A trumpet band wearing traditional Serbian hats play in front of a picture of Serbian President-elect Aleksandar Vucic

© (AP Photo/Darko Vojinovic

MOSCOW, April 3. /TASS/. Serbia’s policy towards European integration backed by Prime Minister Aleksandar Vucic, who won presidential election, is not an obstacle for developing relations between Moscow and Belgrade, Russian lawmaker Leonid Slutsky told reporters on Monday.

"As for European integration, which has been consistently supported by Aleksandar Vucic, I’m sure that it is not an obstacle for developing relations with Russia," said Slutsky, who chairs Russia’s State Duma International Affairs Committee.

"We will hope that if Serbia joins the European Union, Belgrade will continue calling for expanding the EU’s contacts with Moscow," the lawmaker said, adding that the Serbian prime minister’s victory in the presidential election will bring stability to the traditionally friendly relations with Russia.

"Serbia is our strategic partner in the Balkan region. That’s why we hope that if the new president comes to power, the policy towards developing the Russian-Serbian dialogue will remain unchanged," Slutsky stressed.

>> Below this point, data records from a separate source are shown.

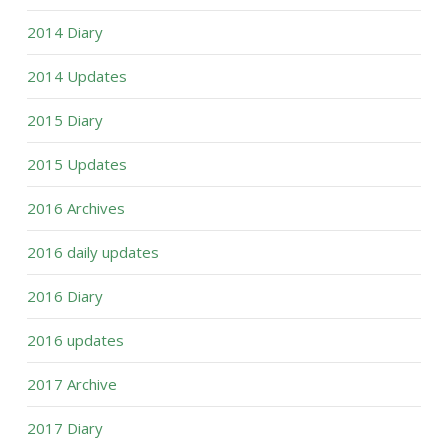
2014 Diary
2014 Updates
2015 Diary
2015 Updates
2016 Archives
2016 daily updates
2016 Diary
2016 updates
2017 Archive
2017 Diary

After processing over 90% of the ballots, Prime Minister Aleksandar Vucic is winning Serbia’s presidential election securing 55.09% of the votes. According to the election commission, former ombudsman Sasa Jankovich ranks second with 16.26% of the vote. He is followed by comedian and political activist Luka Maksimovic with 9.04%, former Foreign Minister Vuk Jeremic with 5.33% and leader of the Serbian Radical Party Vojislav Seselj with 4.47%.

The Serbian president is elected to a five-year tenure and cannot hold office for more than two terms. The head of state represents the country in international affairs, nominates the prime minister who is to be approved by the parliament. The president also signs laws or vetoes them, appoints ambassadors, issues pardons and awards, and is Serbia’s supreme commander-in-chief.